那我们是否有其他办法使用 curl 获取资源呢? 当然有,使用 kubectl proxy 可以在本地和集群之间创建一个代理,就像这样:

master $ kubectl proxy &
[1] 22205
master $ Starting to serve on 127.0.0.1:8001

master $ curl http://127.0.0.1:8001/api/v1/namespaces
{
  "kind": "NamespaceList",
  "apiVersion": "v1",
  "metadata": {
    "selfLink": "/api/v1/namespaces",
    "resourceVersion": "5363"
  },
  "items": [
    {
      "metadata": {
        "name": "default",
        "selfLink": "/api/v1/namespaces/default",
        "uid": "a5124131-f5db-11e8-9237-0242ac110063",
        "resourceVersion": "4",
        "creationTimestamp": "2018-12-02T02:40:35Z"
      },
      "spec": {
        "finalizers": [
          "kubernetes"
        ]
      },
      "status": {
        "phase": "Active"
      }
    },
    {
      "metadata": {
        "name": "kube-public",
        "selfLink": "/api/v1/namespaces/kube-public",
        "uid": "a5153f73-f5db-11e8-9237-0242ac110063",
        "resourceVersion": "10",
        "creationTimestamp": "2018-12-02T02:40:35Z"
      },
      "spec": {
        "finalizers": [
          "kubernetes"
        ]
      },
      "status": {
        "phase": "Active"
      }
    },
    {
      "metadata": {
        "name": "kube-system",
        "selfLink": "/api/v1/namespaces/kube-system",
        "uid": "a514ad25-f5db-11e8-9237-0242ac110063",
        "resourceVersion": "9",
        "creationTimestamp": "2018-12-02T02:40:35Z"
      },
      "spec": {
        "finalizers": [
          "kubernetes"
        ]
      },
      "status": {
        "phase": "Active"
      }
    }
  ]
}

可以看到已经能正确的获取资源了,这是因为 kubectl proxy 使用了 $HOME/.kube/config 中的配置。

staging/src/k8s.io/client-go/tools/clientcmd/loader.go 中,有一个名为 LoadFromFile 的函数用来提供加载配置文件的功能。

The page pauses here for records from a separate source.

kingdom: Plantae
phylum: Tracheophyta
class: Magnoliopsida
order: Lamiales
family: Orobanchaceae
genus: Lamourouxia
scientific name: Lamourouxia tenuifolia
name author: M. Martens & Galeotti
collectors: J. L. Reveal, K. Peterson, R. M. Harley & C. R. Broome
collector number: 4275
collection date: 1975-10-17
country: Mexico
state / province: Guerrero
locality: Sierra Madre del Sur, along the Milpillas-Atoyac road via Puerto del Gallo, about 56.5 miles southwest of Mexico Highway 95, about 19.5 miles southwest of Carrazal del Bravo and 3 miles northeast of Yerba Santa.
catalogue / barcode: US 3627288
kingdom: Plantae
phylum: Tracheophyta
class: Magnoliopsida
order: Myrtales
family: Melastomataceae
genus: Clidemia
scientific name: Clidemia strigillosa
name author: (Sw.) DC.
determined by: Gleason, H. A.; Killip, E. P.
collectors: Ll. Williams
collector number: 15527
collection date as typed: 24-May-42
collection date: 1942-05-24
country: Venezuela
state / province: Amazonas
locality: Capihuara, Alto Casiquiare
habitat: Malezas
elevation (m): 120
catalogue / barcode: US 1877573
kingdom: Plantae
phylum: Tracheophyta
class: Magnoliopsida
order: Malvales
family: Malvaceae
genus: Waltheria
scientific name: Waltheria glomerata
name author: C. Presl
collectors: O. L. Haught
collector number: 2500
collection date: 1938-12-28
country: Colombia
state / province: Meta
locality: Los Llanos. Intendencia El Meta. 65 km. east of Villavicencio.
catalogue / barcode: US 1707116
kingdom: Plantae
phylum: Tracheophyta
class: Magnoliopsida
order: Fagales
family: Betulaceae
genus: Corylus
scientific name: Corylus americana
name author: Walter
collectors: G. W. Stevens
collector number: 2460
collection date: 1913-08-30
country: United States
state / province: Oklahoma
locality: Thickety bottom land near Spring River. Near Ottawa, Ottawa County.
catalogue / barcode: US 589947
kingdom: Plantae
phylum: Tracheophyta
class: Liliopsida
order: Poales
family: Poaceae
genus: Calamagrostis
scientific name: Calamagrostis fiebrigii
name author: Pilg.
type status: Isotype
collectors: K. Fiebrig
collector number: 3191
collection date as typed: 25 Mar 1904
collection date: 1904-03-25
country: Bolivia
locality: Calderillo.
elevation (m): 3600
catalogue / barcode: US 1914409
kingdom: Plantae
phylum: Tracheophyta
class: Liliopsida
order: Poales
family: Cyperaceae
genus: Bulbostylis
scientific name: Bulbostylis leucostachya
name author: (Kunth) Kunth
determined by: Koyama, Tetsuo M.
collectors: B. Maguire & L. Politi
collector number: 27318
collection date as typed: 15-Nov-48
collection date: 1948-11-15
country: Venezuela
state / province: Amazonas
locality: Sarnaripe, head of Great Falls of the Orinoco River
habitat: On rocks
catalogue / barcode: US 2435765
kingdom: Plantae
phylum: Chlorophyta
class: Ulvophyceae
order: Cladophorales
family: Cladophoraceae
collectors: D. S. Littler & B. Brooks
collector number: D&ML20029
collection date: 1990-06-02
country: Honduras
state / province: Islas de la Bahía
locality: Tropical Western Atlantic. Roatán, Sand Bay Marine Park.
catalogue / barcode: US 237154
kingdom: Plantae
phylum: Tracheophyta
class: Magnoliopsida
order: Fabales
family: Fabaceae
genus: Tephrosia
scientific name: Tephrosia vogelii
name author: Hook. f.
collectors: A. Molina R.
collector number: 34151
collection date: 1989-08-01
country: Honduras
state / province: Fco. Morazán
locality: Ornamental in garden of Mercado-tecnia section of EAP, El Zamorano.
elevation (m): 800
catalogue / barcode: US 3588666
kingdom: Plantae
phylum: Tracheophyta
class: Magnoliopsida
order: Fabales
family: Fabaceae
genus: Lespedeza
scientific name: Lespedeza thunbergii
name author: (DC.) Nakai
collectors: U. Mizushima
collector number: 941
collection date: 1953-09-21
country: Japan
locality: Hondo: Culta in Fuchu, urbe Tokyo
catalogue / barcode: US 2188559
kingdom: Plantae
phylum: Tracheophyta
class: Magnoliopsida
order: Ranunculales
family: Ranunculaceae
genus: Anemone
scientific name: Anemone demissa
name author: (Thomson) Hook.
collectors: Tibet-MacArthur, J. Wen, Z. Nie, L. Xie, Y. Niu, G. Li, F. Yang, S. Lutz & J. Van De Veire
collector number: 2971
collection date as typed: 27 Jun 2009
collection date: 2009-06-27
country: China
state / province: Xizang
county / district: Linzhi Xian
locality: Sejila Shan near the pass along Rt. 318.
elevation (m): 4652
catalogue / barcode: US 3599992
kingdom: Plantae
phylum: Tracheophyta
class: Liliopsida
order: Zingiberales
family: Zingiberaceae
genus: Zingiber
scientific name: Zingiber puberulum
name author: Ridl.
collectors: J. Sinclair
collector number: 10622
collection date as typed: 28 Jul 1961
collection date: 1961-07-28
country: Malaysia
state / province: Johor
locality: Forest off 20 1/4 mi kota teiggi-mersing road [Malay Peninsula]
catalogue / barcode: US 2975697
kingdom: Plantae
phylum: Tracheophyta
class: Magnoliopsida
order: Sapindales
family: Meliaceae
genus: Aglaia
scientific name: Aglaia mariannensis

func LoadFromFile(filename string) (*clientcmdapi.Config, error) {
	kubeconfigBytes, err := ioutil.ReadFile(filename)
	if err != nil {
		return nil, err
	}
	config, err := Load(kubeconfigBytes)
	if err != nil {
		return nil, err
	}
	glog.V(6).Infoln("Config loaded from file", filename)

	// set LocationOfOrigin on every Cluster, User, and Context
	for key, obj := range config.AuthInfos {
		obj.LocationOfOrigin = filename
		config.AuthInfos[key] = obj
	}
	for key, obj := range config.Clusters {
		obj.LocationOfOrigin = filename
		config.Clusters[key] = obj
	}
	for key, obj := range config.Contexts {
		obj.LocationOfOrigin = filename
		config.Contexts[key] = obj
	}

	if config.AuthInfos == nil {
		config.AuthInfos = map[string]*clientcmdapi.AuthInfo{}
	}
	if config.Clusters == nil {
		config.Clusters = map[string]*clientcmdapi.Cluster{}
	}
	if config.Contexts == nil {
		config.Contexts = map[string]*clientcmdapi.Context{}
	}

	return config, nil
}

逻辑其实很简单,读取指定的文件(一般在调用此函数前,都会先去检查是否有 KUBECONFIG 的环境变量或 --kubeconfig,如果没有才会使用默认的 $HOME/.kube/config 作为文件名)。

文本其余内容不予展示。